Disebut-sebut Ada Kecurangan, Muncul Petisi Pemilu Ulang di Australia
RIAU24.COM - Saat ini muncul petisi yang mendesak pelaksanaan Pemilu di Sydney, Australia, diulang lagi. Petisi ini muncul, seiring dengan munculnya kabar yang menyebutkan tentang dugaan kecurangan saat pemungutan suara, yang digelar Sabtu akhir pekan kemarin.
Yang paling mencolok, adalah dugaan tentang adanya upaya menghalangi-halangi WNI yang ingin menyalurkan hak suaranya. Jumlah WNI yang menerima perlakukan itu, dikabarkan mencapai ratusan orang.

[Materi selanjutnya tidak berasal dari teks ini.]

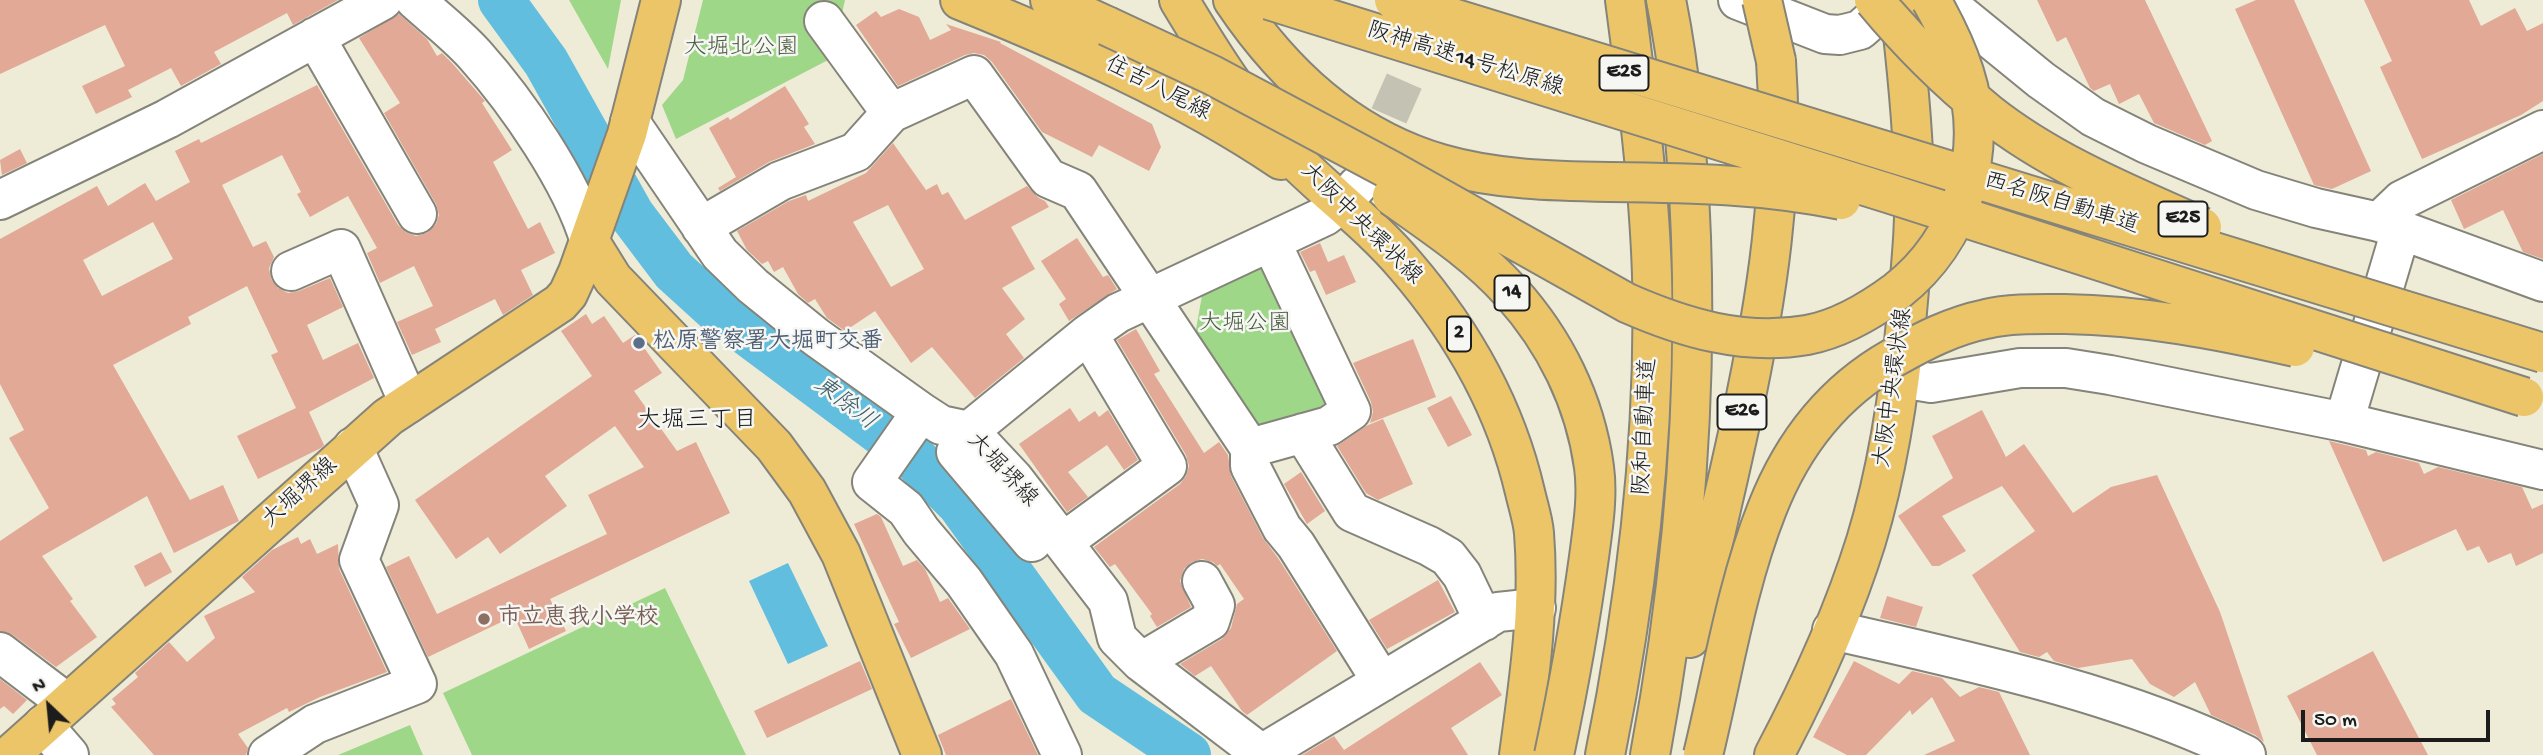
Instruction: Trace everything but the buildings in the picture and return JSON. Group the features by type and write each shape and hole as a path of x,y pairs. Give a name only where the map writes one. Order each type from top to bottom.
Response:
{"main road":[{"name":"大堀堺線","path":"10,755 388,417 560,303 568,293 592,233 628,128 661,0"},
{"name":"住吉八尾線","path":"960,0 1035,31 1159,90 1351,194"},
{"name":"14","path":"1050,0 1212,75 1392,171 1627,303 1660,318 1703,331 1750,338 1808,335 1858,317 1881,303 1921,268 1950,232 1966,192 1971,165 1974,138 1972,109 1965,74 1954,43 1931,0"},
{"name":"大阪中央環状線","path":"1179,0 1216,61 1293,158 1351,194 1456,329 1490,388 1517,455 1534,531 1535,608 1519,755"},
{"path":"1233,0 1261,40 1290,72 1324,102 1358,127 1399,149 1442,164 1487,174 1542,181 1711,183 1797,191 2052,247"},
{"name":"阪神高速14号松原線","path":"1269,0 1656,111"},
{"name":"阪神高速14号松原線","path":"1394,0 1656,111"},
{"name":"E25","path":"1471,0 1539,27 1820,120 1879,148"},
{"name":"E25","path":"1606,0 1656,111"},
{"name":"E26","path":"1625,0 1656,111"},
{"name":"E26","path":"1656,111 1666,0"},
{"name":"E26","path":"1658,755 1672,712 1720,519 1766,297 1774,229 1780,134 1776,61 1762,0"},
{"name":"E25","path":"1874,0 1928,58 1990,115 2035,145 2081,170 2202,227 2543,353"},
{"name":"大阪中央環状線","path":"1774,755 1804,697 1866,541 1890,450 1901,378 1912,257 1914,178 1910,93 1897,0"},
{"name":"14","path":"1107,26 1379,187 1438,229 1509,290 1534,319 1556,354 1575,394 1587,432 1595,469 1595,512 1567,697 1554,755"},
{"name":"西名阪自動車道","path":"1656,111 1879,148 2543,353"},
{"name":"西名阪自動車道","path":"1656,111 2052,247 2534,400"},
{"name":"阪和自動車道","path":"1605,755 1628,629 1646,486 1656,111"},
{"name":"阪和自動車道","path":"1650,755 1674,604 1688,467 1692,284 1688,167 1656,111"},
{"path":"592,233 613,279 774,446 807,491 841,554 922,755"},
{"path":"1703,755 1755,540 1782,476 1821,415 1845,392 1874,369 1937,334 1988,318 2018,315 2132,317 2181,323 2252,337 2534,400"}],"street":[{"path":"0,200 167,118 383,0"},
{"path":"415,0 474,54 530,125 592,233"},
{"path":"1738,0 1825,34 1840,36 1860,30 1897,0"},
{"path":"1940,0 2040,80 2093,117 2136,139 2256,190 2390,226 2543,282"},
{"path":"824,21 891,113"},
{"path":"316,37 417,214"},
{"path":"701,227 780,181 856,152 891,113 974,75 1048,178 1078,191 1150,297 1250,448 1250,466 1282,528 1296,545 1382,682"},
{"name":"大堀堺線","path":"628,128 720,254 753,286 816,337 1014,479 1108,601 1129,650"},
{"path":"2344,422 2390,226 2402,200 2543,130"},
{"path":"1351,194 1325,216 1118,313 1088,334 962,440 1093,616 1129,650 1262,755 1498,612 1535,608"},
{"path":"1250,448 1329,426 1351,411 1270,242"},
{"path":"291,271 341,248 408,403"},
{"path":"1063,542 1167,466 1088,334"},
{"path":"1901,378 1931,383 2020,368 2067,368 2344,422 2543,470"},
{"path":"920,412 872,482 906,509 964,582 1000,633 1014,654 1062,755"},
{"path":"1303,433 1352,512 1448,557 1462,575 1483,621"},
{"path":"268,755 315,724 417,684 359,561 379,505 353,447"},
{"path":"1129,650 1210,621 1215,605 1202,581"},
{"path":"1832,630 1967,661 2118,704 2230,751"},
{"path":"0,652 55,714 69,755"}],"green space":[{"path":"569,0 621,0 608,69"},
{"name":"大堀北公園","path":"703,0 845,0 832,58 676,139 662,105 683,80"},
{"name":"大堀公園","path":"1262,255 1330,391 1324,414 1293,423 1254,426 1195,335 1204,284"},
{"path":"665,588 746,755 472,755 443,693"},
{"path":"410,725 423,755 338,755"}],"water":[{"path":"788,563 828,646 788,664 749,581"}],"waterway":[{"name":"東除川","path":"501,0 546,62 631,214 674,271 718,311 910,454 960,504 1097,694 1188,755"}],"tunnel":[{"path":"1366,168 1432,18"}],"place":[{"name":"松原警察署大堀町交番","path":"639,343"},
{"name":"市立恵我小学校","path":"484,619"}],"district":[{"name":"大堀三丁目","path":"697,422"}]}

Dikutip dari laman petisi online, Change.org, sebuah akun bernama The Rock mengklaim, ratusan warga Indonesia yang mempunyai hak pilih tidak diizinkan mencoblos. Padahal mereka sudah ada dalam antrean panjang di depan TPS Townhall, sejak siang.
“Proses yg panjang dan ketidakmampuan PPLN [Panitia Pemilihan Luar Negeri] Sydney sebagai penyelenggara menyebabkan antrian tidak bisa berakhir sampai jam 6 sore waktu setempat. Sehingga ratusan orang yg sudah mengantri sekitar 2 jam tidak dapat melakukan hak dan kewajibannya untuk memilih karena PPLN dengan sengaja menutup TPS tepat jam 6 sore tanpa menghiraukan ratusan pemilih yg mengantri di luar,” tulis The Rock, dilansir viva, Senin 15 April 2019.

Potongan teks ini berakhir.